What is expected => Return the full listing unchanged, excluding any images it contains.
▶
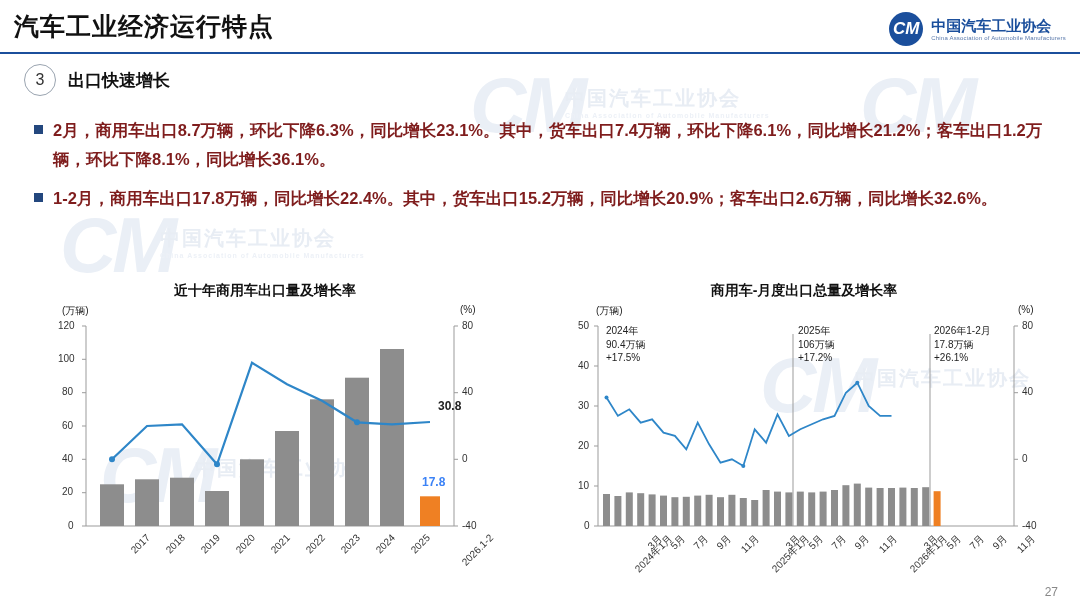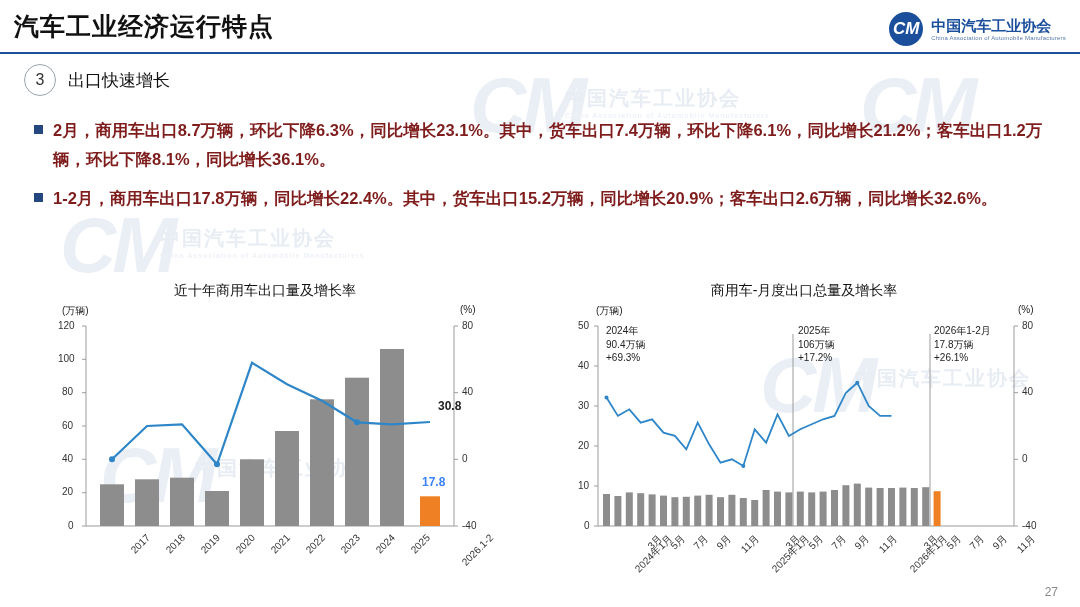--- a/index.html
+++ b/index.html
@@ -21,31 +21,31 @@
   .hdr-rule{position:absolute;left:0;top:52px;width:1080px;height:2px;background:#1b4f9c;}
   .hdr-logo{position:absolute;right:14px;top:12px;display:flex;align-items:center;gap:8px;}
   .hdr-logo .mark{width:34px;height:34px;border-radius:50%;background:#1b4f9c;color:#fff;display:flex;align-items:center;justify-content:center;font-size:17px;font-weight:700;font-style:italic;}
   .hdr-logo .cn{font-size:15px;font-weight:700;color:#1b4f9c;line-height:1.15;}
   .hdr-logo .en{font-size:6px;color:#5a79ab;letter-spacing:.2px;}
 
   
   .sec{position:absolute;left:24px;top:64px;display:flex;align-items:center;gap:12px;}
   .sec-num{width:30px;height:30px;border-radius:50%;border:1.5px solid #9aa4b0;color:#333;display:flex;align-items:center;justify-content:center;font-size:16px;}
   .sec-t1{font-size:21px;font-weight:700;color:#111;}
-  .sec-t2{font-size:17px;font-weight:400;color:#111;}
+  .sec-t2{font-size:17px;font-weight:700;color:#111;}
 
   
   .bullets{position:absolute;left:34px;top:116px;width:1010px;}
   .bl{display:flex;gap:10px;margin-bottom:10px;}
   .bl .sq{width:9px;height:9px;background:#23477e;margin-top:9px;flex:none;}
   .bl .tx{font-size:16.5px;line-height:1.75;color:#7f1d1d;font-weight:700;}
 
   
   .panel{position:absolute;}
-  .p-title{text-align:center;font-size:14px;font-weight:400;color:#111;}
+  .p-title{text-align:center;font-size:14px;font-weight:700;color:#111;}
   .axlab{position:absolute;font-size:10px;color:#222;}
   .plot{position:absolute;}
   .tick{position:absolute;font-size:10px;color:#333;}
   .xlab{position:absolute;font-size:10px;color:#333;transform-origin:right top;transform:rotate(-45deg);white-space:nowrap;}
   .dlab{position:absolute;font-size:12px;font-weight:700;color:#222;}
   .dlab.or{color:#3b82f6;}
   .ann{position:absolute;font-size:10px;color:#222;line-height:1.35;white-space:nowrap;}
   .pgno{position:absolute;right:22px;bottom:8px;font-size:12px;color:#888;}
   svg{position:absolute;left:0;top:0;overflow:visible;}
 </style>
@@ -258,21 +258,21 @@
     <div class="xlab" style="left:345px;top:250px;">2026年1月</div>
     <div class="xlab" style="left:368px;top:250px;">3月</div>
     <div class="xlab" style="left:391px;top:250px;">5月</div>
     <div class="xlab" style="left:414px;top:250px;">7月</div>
     <div class="xlab" style="left:437px;top:250px;">9月</div>
     <div class="xlab" style="left:460px;top:250px;">11月</div>
 
     <div class="ann" style="left:58px;top:42px;">
       <div>2024年</div>
       <div>90.4万辆</div>
-      <div>+69.3%</div>
+      <div>+17.5%</div>
     </div>
     <div class="ann" style="left:250px;top:42px;">
       <div>2025年</div>
       <div>106万辆</div>
       <div>+17.2%</div>
     </div>
     <div class="ann" style="left:386px;top:42px;">
       <div>2026年1-2月</div>
       <div>17.8万辆</div>
       <div>+26.1%</div>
◀
Solution below =>
--- a/index.html
+++ b/index.html
@@ -21,31 +21,31 @@
   .hdr-rule{position:absolute;left:0;top:52px;width:1080px;height:2px;background:#1b4f9c;}
   .hdr-logo{position:absolute;right:14px;top:12px;display:flex;align-items:center;gap:8px;}
   .hdr-logo .mark{width:34px;height:34px;border-radius:50%;background:#1b4f9c;color:#fff;display:flex;align-items:center;justify-content:center;font-size:17px;font-weight:700;font-style:italic;}
   .hdr-logo .cn{font-size:15px;font-weight:700;color:#1b4f9c;line-height:1.15;}
   .hdr-logo .en{font-size:6px;color:#5a79ab;letter-spacing:.2px;}
 
   
   .sec{position:absolute;left:24px;top:64px;display:flex;align-items:center;gap:12px;}
   .sec-num{width:30px;height:30px;border-radius:50%;border:1.5px solid #9aa4b0;color:#333;display:flex;align-items:center;justify-content:center;font-size:16px;}
   .sec-t1{font-size:21px;font-weight:700;color:#111;}
-  .sec-t2{font-size:17px;font-weight:400;color:#111;}
+  .sec-t2{font-size:17px;font-weight:700;color:#111;}
 
   
   .bullets{position:absolute;left:34px;top:116px;width:1010px;}
   .bl{display:flex;gap:10px;margin-bottom:10px;}
   .bl .sq{width:9px;height:9px;background:#23477e;margin-top:9px;flex:none;}
   .bl .tx{font-size:16.5px;line-height:1.75;color:#7f1d1d;font-weight:700;}
 
   
   .panel{position:absolute;}
-  .p-title{text-align:center;font-size:14px;font-weight:400;color:#111;}
+  .p-title{text-align:center;font-size:14px;font-weight:700;color:#111;}
   .axlab{position:absolute;font-size:10px;color:#222;}
   .plot{position:absolute;}
   .tick{position:absolute;font-size:10px;color:#333;}
   .xlab{position:absolute;font-size:10px;color:#333;transform-origin:right top;transform:rotate(-45deg);white-space:nowrap;}
   .dlab{position:absolute;font-size:12px;font-weight:700;color:#222;}
   .dlab.or{color:#3b82f6;}
   .ann{position:absolute;font-size:10px;color:#222;line-height:1.35;white-space:nowrap;}
   .pgno{position:absolute;right:22px;bottom:8px;font-size:12px;color:#888;}
   svg{position:absolute;left:0;top:0;overflow:visible;}
 </style>
@@ -258,21 +258,21 @@
     <div class="xlab" style="left:345px;top:250px;">2026年1月</div>
     <div class="xlab" style="left:368px;top:250px;">3月</div>
     <div class="xlab" style="left:391px;top:250px;">5月</div>
     <div class="xlab" style="left:414px;top:250px;">7月</div>
     <div class="xlab" style="left:437px;top:250px;">9月</div>
     <div class="xlab" style="left:460px;top:250px;">11月</div>
 
     <div class="ann" style="left:58px;top:42px;">
       <div>2024年</div>
       <div>90.4万辆</div>
-      <div>+69.3%</div>
+      <div>+17.5%</div>
     </div>
     <div class="ann" style="left:250px;top:42px;">
       <div>2025年</div>
       <div>106万辆</div>
       <div>+17.2%</div>
     </div>
     <div class="ann" style="left:386px;top:42px;">
       <div>2026年1-2月</div>
       <div>17.8万辆</div>
       <div>+26.1%</div>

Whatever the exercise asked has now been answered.